> [TASK ITEM]: Could you filter the data below down to the lines that hold the word "Group"?

> [Source records]:

***

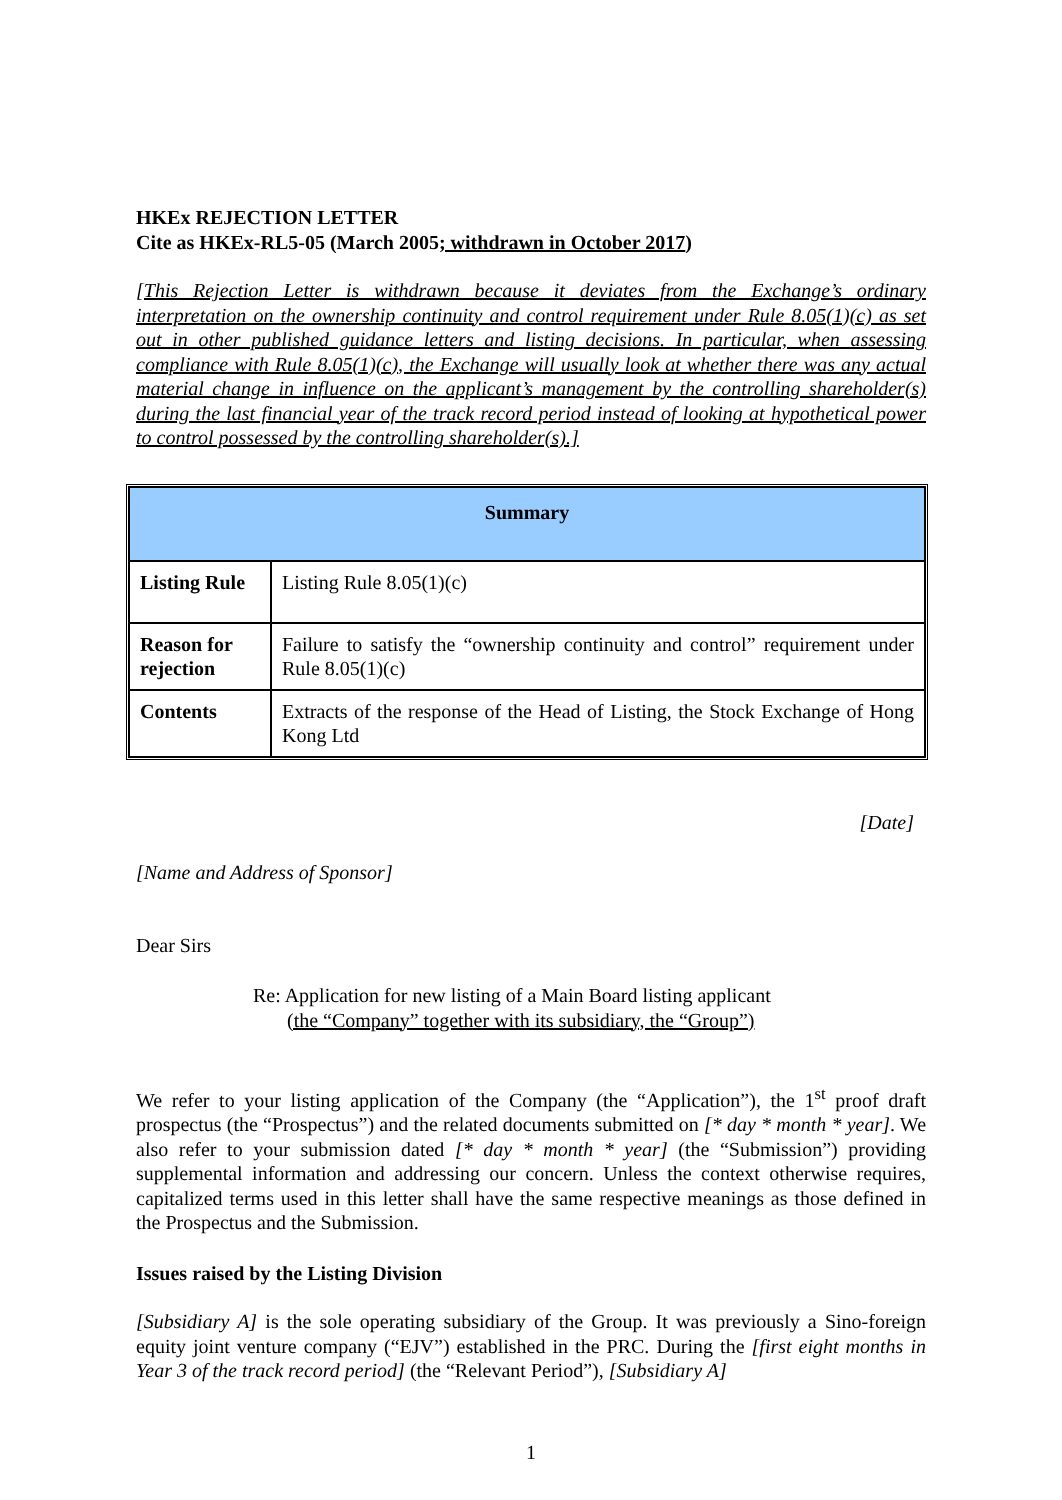HKEx REJECTION LETTER
Cite as HKEx-RL5-05 (March 2005; withdrawn in October 2017)
[This Rejection Letter is withdrawn because it deviates from the Exchange’s ordinary interpretation on the ownership continuity and control requirement under Rule 8.05(1)(c) as set out in other published guidance letters and listing decisions. In particular, when assessing compliance with Rule 8.05(1)(c), the Exchange will usually look at whether there was any actual material change in influence on the applicant’s management by the controlling shareholder(s) during the last financial year of the track record period instead of looking at hypothetical power to control possessed by the controlling shareholder(s).]
| Summary | |
| --- | --- |
| Listing Rule | Listing Rule 8.05(1)(c) |
| Reason for rejection | Failure to satisfy the “ownership continuity and control” requirement under Rule 8.05(1)(c) |
| Contents | Extracts of the response of the Head of Listing, the Stock Exchange of Hong Kong Ltd |
[Date]
[Name and Address of Sponsor]
Dear Sirs
Re: Application for new listing of a Main Board listing applicant
(the “Company” together with its subsidiary, the “Group”)
We refer to your listing application of the Company (the “Application”), the 1<sup>st</sup> proof draft prospectus (the “Prospectus”) and the related documents submitted on [* day * month * year]. We also refer to your submission dated [* day * month * year] (the “Submission”) providing supplemental information and addressing our concern. Unless the context otherwise requires, capitalized terms used in this letter shall have the same respective meanings as those defined in the Prospectus and the Submission.
Issues raised by the Listing Division
[Subsidiary A] is the sole operating subsidiary of the Group. It was previously a Sino-foreign equity joint venture company (“EJV”) established in the PRC. During the [first eight months in Year 3 of the track record period] (the “Relevant Period”), [Subsidiary A]
1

***

> [RESPONSE BELOW]:
(the “Company” together with its subsidiary, the “Group”)
[Subsidiary A] is the sole operating subsidiary of the Group. It was previously a Sino-foreign equity joint venture company (“EJV”) established in the PRC. During the [first eight months in Year 3 of the track record period] (the “Relevant Period”), [Subsidiary A]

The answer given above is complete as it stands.